EXERCISE OBJECTIVE: Where an image occurs, skip it and print the rest of the records verbatim.

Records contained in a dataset
═══
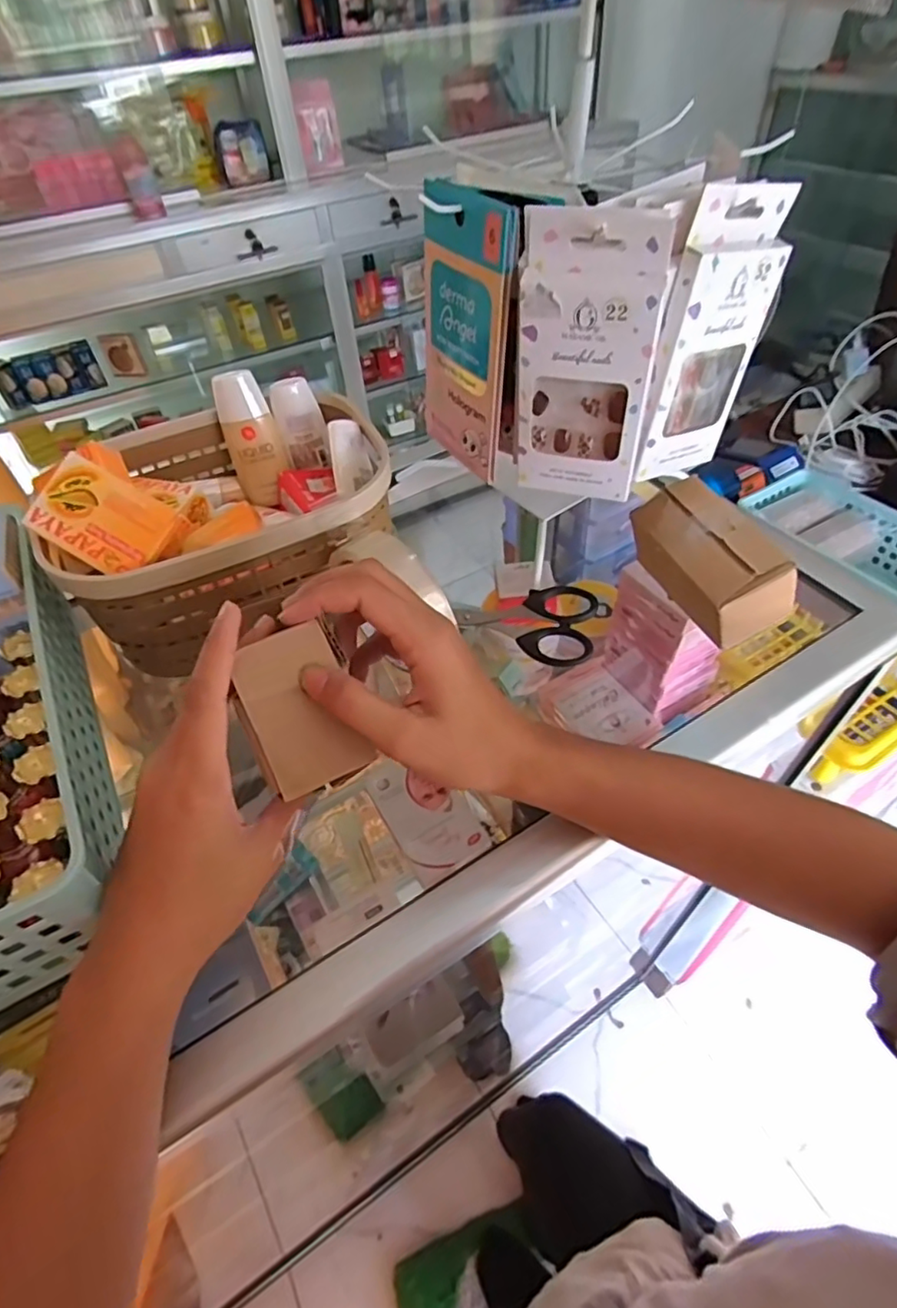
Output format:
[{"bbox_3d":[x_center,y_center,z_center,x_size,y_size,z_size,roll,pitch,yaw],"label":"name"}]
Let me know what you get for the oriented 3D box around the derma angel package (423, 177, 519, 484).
[{"bbox_3d":[0.011,-0.181,0.353,0.013,0.141,0.078,-26,51,-23],"label":"derma angel package"}]

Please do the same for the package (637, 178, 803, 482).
═══
EXPECTED ANSWER:
Output format:
[{"bbox_3d":[x_center,y_center,z_center,x_size,y_size,z_size,roll,pitch,yaw],"label":"name"}]
Let me know what you get for the oriented 3D box around the derma angel package (423, 177, 519, 484).
[{"bbox_3d":[0.011,-0.181,0.353,0.013,0.141,0.078,-26,51,-23],"label":"derma angel package"}]

Please do the same for the package (637, 178, 803, 482).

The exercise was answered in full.